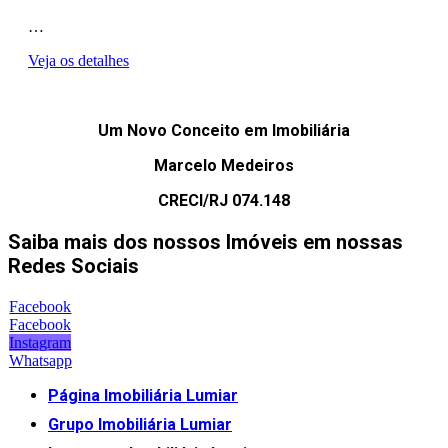
…
Veja os detalhes
Um Novo Conceito em Imobiliária
Marcelo Medeiros
CRECI/RJ 074.148
Saiba mais dos nossos Imóveis em nossas
Redes Sociais
Facebook
Facebook
Instagram
Whatsapp
Página Imobiliária Lumiar
Grupo Imobiliária Lumiar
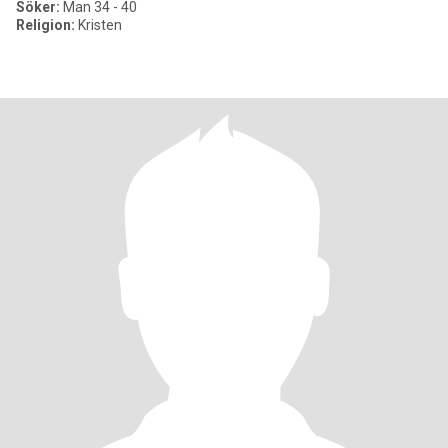
Söker:
Man 34 - 40
Religion:
Kristen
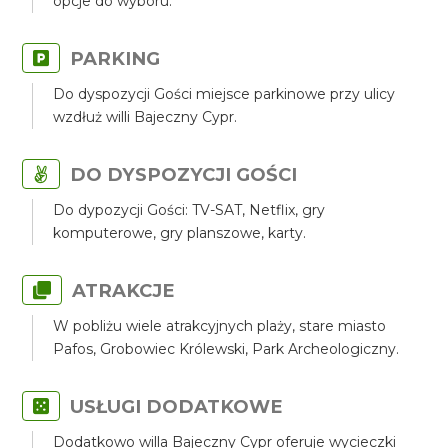
opcje do wyboru.
PARKING
Do dyspozycji Gości miejsce parkinowe przy ulicy
wzdłuż willi Bajeczny Cypr.
DO DYSPOZYCJI GOŚCI
Do dypozycji Gości: TV-SAT, Netflix, gry
komputerowe, gry planszowe, karty.
ATRAKCJE
W pobliżu wiele atrakcyjnych plaży, stare miasto
Pafos, Grobowiec Królewski, Park Archeologiczny.
USŁUGI DODATKOWE
Dodatkowo willa Bajeczny Cypr oferuje wycieczki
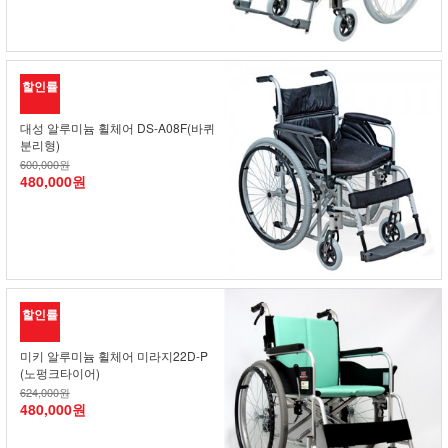
할인률
대성 알루미늄 휠체어 DS-A08F(바퀴
분리형)
600,000원
480,000원
할인률
미키 알루미늄 휠체어 미라지22D-P
(노펑크타이어)
624,000원
480,000원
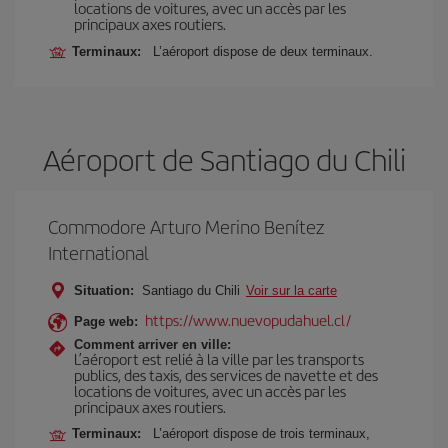
locations de voitures, avec un accès par les
principaux axes routiers.
Terminaux:
L’aéroport dispose de deux terminaux.
Aéroport de Santiago du Chili
Commodore Arturo Merino Benítez
International
Situation:
Santiago du Chili
Voir sur la carte
https://www.nuevopudahuel.cl/
Page web:
Comment arriver en ville:
L’aéroport est relié à la ville par les transports
publics, des taxis, des services de navette et des
locations de voitures, avec un accès par les
principaux axes routiers.
Terminaux:
L’aéroport dispose de trois terminaux,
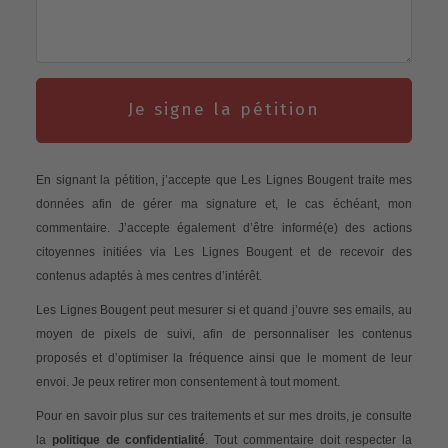
Je signe la pétition
En signant la pétition, j’accepte que Les Lignes Bougent traite mes
données afin de gérer ma signature et, le cas échéant, mon
commentaire. J’accepte également d’être informé(e) des actions
citoyennes initiées via Les Lignes Bougent et de recevoir des
contenus adaptés à mes centres d’intérêt.
Les Lignes Bougent peut mesurer si et quand j’ouvre ses emails, au
moyen de pixels de suivi, afin de personnaliser les contenus
proposés et d’optimiser la fréquence ainsi que le moment de leur
envoi. Je peux retirer mon consentement à tout moment.
Pour en savoir plus sur ces traitements et sur mes droits, je consulte
la
politique de confidentialité
. Tout commentaire doit respecter la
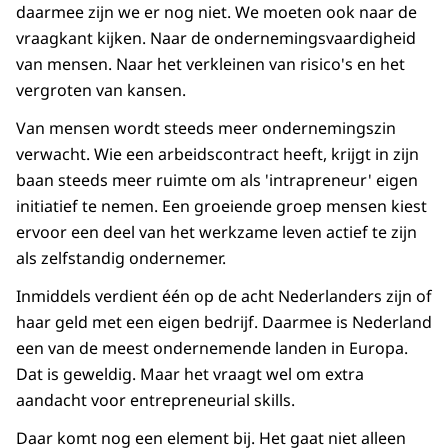
daarmee zijn we er nog niet. We moeten ook naar de
vraagkant kijken. Naar de ondernemingsvaardigheid
van mensen. Naar het verkleinen van risico's en het
vergroten van kansen.
Van mensen wordt steeds meer ondernemingszin
verwacht. Wie een arbeidscontract heeft, krijgt in zijn
baan steeds meer ruimte om als 'intrapreneur' eigen
initiatief te nemen. Een groeiende groep mensen kiest
ervoor een deel van het werkzame leven actief te zijn
als zelfstandig ondernemer.
Inmiddels verdient één op de acht Nederlanders zijn of
haar geld met een eigen bedrijf. Daarmee is Nederland
een van de meest ondernemende landen in Europa.
Dat is geweldig. Maar het vraagt wel om extra
aandacht voor entrepreneurial skills.
Daar komt nog een element bij. Het gaat niet alleen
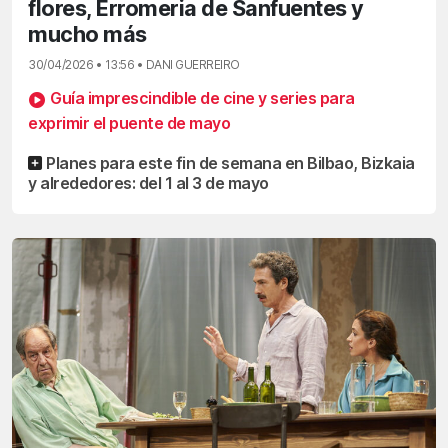
flores, Erromeria de Sanfuentes y
mucho más
30/04/2026 • 13:56 • DANI GUERREIRO
Guía imprescindible de cine y series para
exprimir el puente de mayo
Planes para este fin de semana en Bilbao, Bizkaia
y alrededores: del 1 al 3 de mayo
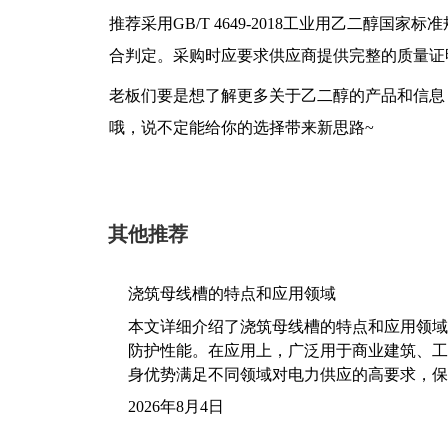
推荐采用GB/T 4649-2018工业用乙二醇
合判定。采购时应要求供应商提供完整的质量证
老板们要是想了解更多关于乙二醇的产品和信息
哦，说不定能给你的选择带来新思路~
其他推荐
浇筑母线槽的特点和应用领域
本文详细介绍了浇筑母线槽的特点和应用领域
防护性能。在应用上，广泛用于商业建筑、工
身优势满足不同领域对电力供应的高要求，保
2026年8月4日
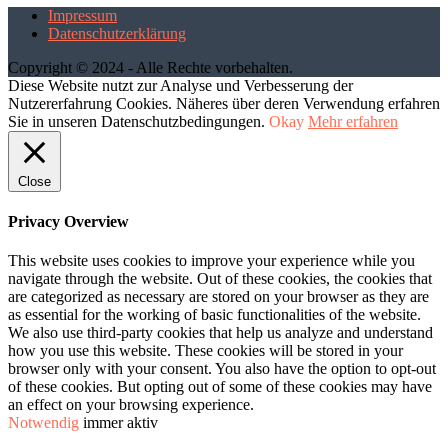
Impressum
Datenschutzerklärung
Copyright © 2024 - Alle Rechte vorbehalten.
Diese Website nutzt zur Analyse und Verbesserung der
Nutzererfahrung Cookies. Näheres über deren Verwendung erfahren
Sie in unseren Datenschutzbedingungen.
Okay
Mehr erfahren
Close
Privacy Overview
This website uses cookies to improve your experience while you
navigate through the website. Out of these cookies, the cookies that
are categorized as necessary are stored on your browser as they are
as essential for the working of basic functionalities of the website.
We also use third-party cookies that help us analyze and understand
how you use this website. These cookies will be stored in your
browser only with your consent. You also have the option to opt-out
of these cookies. But opting out of some of these cookies may have
an effect on your browsing experience.
Notwendig
immer aktiv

————

▶ Work request: Transcribe the text read from each of the rows above, keeping every line as it stands, and leave out the pictures.

▶ Reply:
…
Veja os detalhes
Um Novo Conceito em Imobiliária
Marcelo Medeiros
CRECI/RJ 074.148
Saiba mais dos nossos Imóveis em nossas
Redes Sociais
Facebook
Facebook
Instagram
Whatsapp
Página Imobiliária Lumiar
Grupo Imobiliária Lumiar
Söker:
Man 34 - 40
Religion:
Kristen
opcje do wyboru.
PARKING
Do dyspozycji Gości miejsce parkinowe przy ulicy
wzdłuż willi Bajeczny Cypr.
DO DYSPOZYCJI GOŚCI
Do dypozycji Gości: TV-SAT, Netflix, gry
komputerowe, gry planszowe, karty.
ATRAKCJE
W pobliżu wiele atrakcyjnych plaży, stare miasto
Pafos, Grobowiec Królewski, Park Archeologiczny.
USŁUGI DODATKOWE
Dodatkowo willa Bajeczny Cypr oferuje wycieczki
할인률
대성 알루미늄 휠체어 DS-A08F(바퀴
분리형)
600,000원
480,000원
할인률
미키 알루미늄 휠체어 미라지22D-P
(노펑크타이어)
624,000원
480,000원
locations de voitures, avec un accès par les
principaux axes routiers.
Terminaux:
L’aéroport dispose de deux terminaux.
Aéroport de Santiago du Chili
Commodore Arturo Merino Benítez
International
Situation:
Santiago du Chili
Voir sur la carte
https://www.nuevopudahuel.cl/
Page web:
Comment arriver en ville:
L’aéroport est relié à la ville par les transports
publics, des taxis, des services de navette et des
locations de voitures, avec un accès par les
principaux axes routiers.
Terminaux:
L’aéroport dispose de trois terminaux,
Je signe la pétition
En signant la pétition, j’accepte que Les Lignes Bougent traite mes
données afin de gérer ma signature et, le cas échéant, mon
commentaire. J’accepte également d’être informé(e) des actions
citoyennes initiées via Les Lignes Bougent et de recevoir des
contenus adaptés à mes centres d’intérêt.
Les Lignes Bougent peut mesurer si et quand j’ouvre ses emails, au
moyen de pixels de suivi, afin de personnaliser les contenus
proposés et d’optimiser la fréquence ainsi que le moment de leur
envoi. Je peux retirer mon consentement à tout moment.
Pour en savoir plus sur ces traitements et sur mes droits, je consulte
la
politique de confidentialité
. Tout commentaire doit respecter la
daarmee zijn we er nog niet. We moeten ook naar de
vraagkant kijken. Naar de ondernemingsvaardigheid
van mensen. Naar het verkleinen van risico's en het
vergroten van kansen.
Van mensen wordt steeds meer ondernemingszin
verwacht. Wie een arbeidscontract heeft, krijgt in zijn
baan steeds meer ruimte om als 'intrapreneur' eigen
initiatief te nemen. Een groeiende groep mensen kiest
ervoor een deel van het werkzame leven actief te zijn
als zelfstandig ondernemer.
Inmiddels verdient één op de acht Nederlanders zijn of
haar geld met een eigen bedrijf. Daarmee is Nederland
een van de meest ondernemende landen in Europa.
Dat is geweldig. Maar het vraagt wel om extra
aandacht voor entrepreneurial skills.
Daar komt nog een element bij. Het gaat niet alleen
flores, Erromeria de Sanfuentes y
mucho más
30/04/2026 • 13:56 • DANI GUERREIRO
Guía imprescindible de cine y series para
exprimir el puente de mayo
Planes para este fin de semana en Bilbao, Bizkaia
y alrededores: del 1 al 3 de mayo
推荐采用GB/T 4649-2018工业用乙二醇
合判定。采购时应要求供应商提供完整的质量证
老板们要是想了解更多关于乙二醇的产品和信息
哦，说不定能给你的选择带来新思路~
其他推荐
浇筑母线槽的特点和应用领域
本文详细介绍了浇筑母线槽的特点和应用领域
防护性能。在应用上，广泛用于商业建筑、工
身优势满足不同领域对电力供应的高要求，保
2026年8月4日
Impressum
Datenschutzerklärung
Copyright © 2024 - Alle Rechte vorbehalten.
Diese Website nutzt zur Analyse und Verbesserung der
Nutzererfahrung Cookies. Näheres über deren Verwendung erfahren
Sie in unseren Datenschutzbedingungen.
Okay
Mehr erfahren
Close
Privacy Overview
This website uses cookies to improve your experience while you
navigate through the website. Out of these cookies, the cookies that
are categorized as necessary are stored on your browser as they are
as essential for the working of basic functionalities of the website.
We also use third-party cookies that help us analyze and understand
how you use this website. These cookies will be stored in your
browser only with your consent. You also have the option to opt-out
of these cookies. But opting out of some of these cookies may have
an effect on your browsing experience.
Notwendig
immer aktiv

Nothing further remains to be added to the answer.